▸ WORK ITEM: Type out all of the lines below word for word, leaving out the pictures.

(INFORMATION PROVIDED Opens)

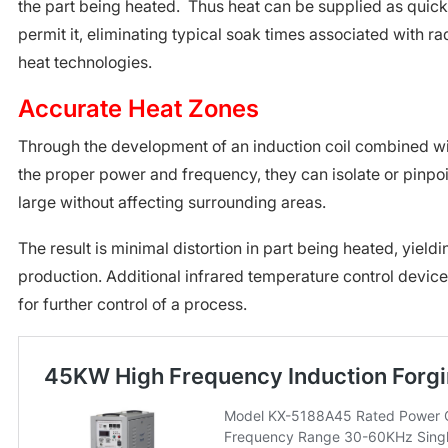
the part being heated. Thus heat can be supplied as quickl
permit it, eliminating typical soak times associated with ra
heat technologies.
Accurate Heat Zones
Through the development of an induction coil combined wit
the proper power and frequency, they can isolate or pinpoi
large without affecting surrounding areas.
The result is minimal distortion in part being heated, yieldi
production. Additional infrared temperature control devic
for further control of a process.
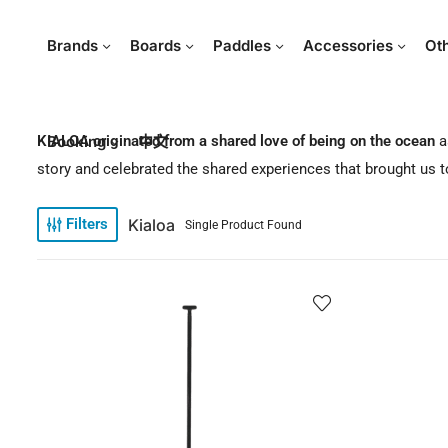
Brands
Boards
Paddles
Accessories
Ot
KIALOA originated from a shared love of being on the ocean
Booking
中文
a
story and celebrated the shared experiences that brought us to
Kialoa
Filters
Single Product Found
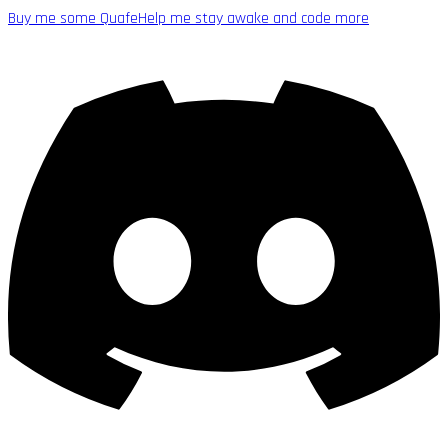
Buy me some Quafe
Help me stay awake and code more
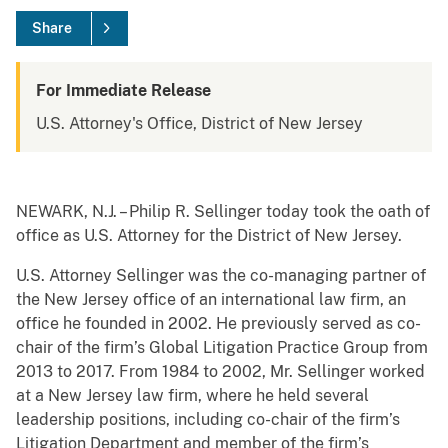
Share
For Immediate Release
U.S. Attorney's Office, District of New Jersey
NEWARK, N.J. – Philip R. Sellinger today took the oath of
office as U.S. Attorney for the District of New Jersey.
U.S. Attorney Sellinger was the co-managing partner of
the New Jersey office of an international law firm, an
office he founded in 2002. He previously served as co-
chair of the firm’s Global Litigation Practice Group from
2013 to 2017. From 1984 to 2002, Mr. Sellinger worked
at a New Jersey law firm, where he held several
leadership positions, including co-chair of the firm’s
Litigation Department and member of the firm’s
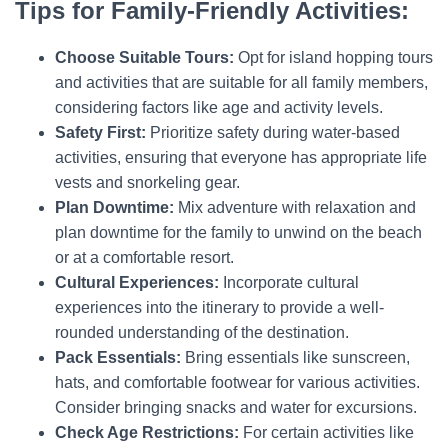
Tips for Family-Friendly Activities:
Choose Suitable Tours:
Opt for island hopping tours
and activities that are suitable for all family members,
considering factors like age and activity levels.
Safety First:
Prioritize safety during water-based
activities, ensuring that everyone has appropriate life
vests and snorkeling gear.
Plan Downtime:
Mix adventure with relaxation and
plan downtime for the family to unwind on the beach
or at a comfortable resort.
Cultural Experiences:
Incorporate cultural
experiences into the itinerary to provide a well-
rounded understanding of the destination.
Pack Essentials:
Bring essentials like sunscreen,
hats, and comfortable footwear for various activities.
Consider bringing snacks and water for excursions.
Check Age Restrictions:
For certain activities like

(INFORMATION PROVIDED Closes)

▸ OUTPUT FOR THIS TASK:
the part being heated. Thus heat can be supplied as quickl
permit it, eliminating typical soak times associated with ra
heat technologies.
Accurate Heat Zones
Through the development of an induction coil combined wit
the proper power and frequency, they can isolate or pinpoi
large without affecting surrounding areas.
The result is minimal distortion in part being heated, yieldi
production. Additional infrared temperature control devic
for further control of a process.
Brands
Boards
Paddles
Accessories
Ot
KIALOA originated from a shared love of being on the ocean
Booking
中文
a
story and celebrated the shared experiences that brought us to
Kialoa
Filters
Single Product Found
Buy me some Quafe
Help me stay awake and code more
Share
For Immediate Release
U.S. Attorney's Office, District of New Jersey
NEWARK, N.J. – Philip R. Sellinger today took the oath of
office as U.S. Attorney for the District of New Jersey.
U.S. Attorney Sellinger was the co-managing partner of
the New Jersey office of an international law firm, an
office he founded in 2002. He previously served as co-
chair of the firm’s Global Litigation Practice Group from
2013 to 2017. From 1984 to 2002, Mr. Sellinger worked
at a New Jersey law firm, where he held several
leadership positions, including co-chair of the firm’s
Litigation Department and member of the firm’s
Tips for Family-Friendly Activities:
Choose Suitable Tours:
Opt for island hopping tours
and activities that are suitable for all family members,
considering factors like age and activity levels.
Safety First:
Prioritize safety during water-based
activities, ensuring that everyone has appropriate life
vests and snorkeling gear.
Plan Downtime:
Mix adventure with relaxation and
plan downtime for the family to unwind on the beach
or at a comfortable resort.
Cultural Experiences:
Incorporate cultural
experiences into the itinerary to provide a well-
rounded understanding of the destination.
Pack Essentials:
Bring essentials like sunscreen,
hats, and comfortable footwear for various activities.
Consider bringing snacks and water for excursions.
Check Age Restrictions:
For certain activities like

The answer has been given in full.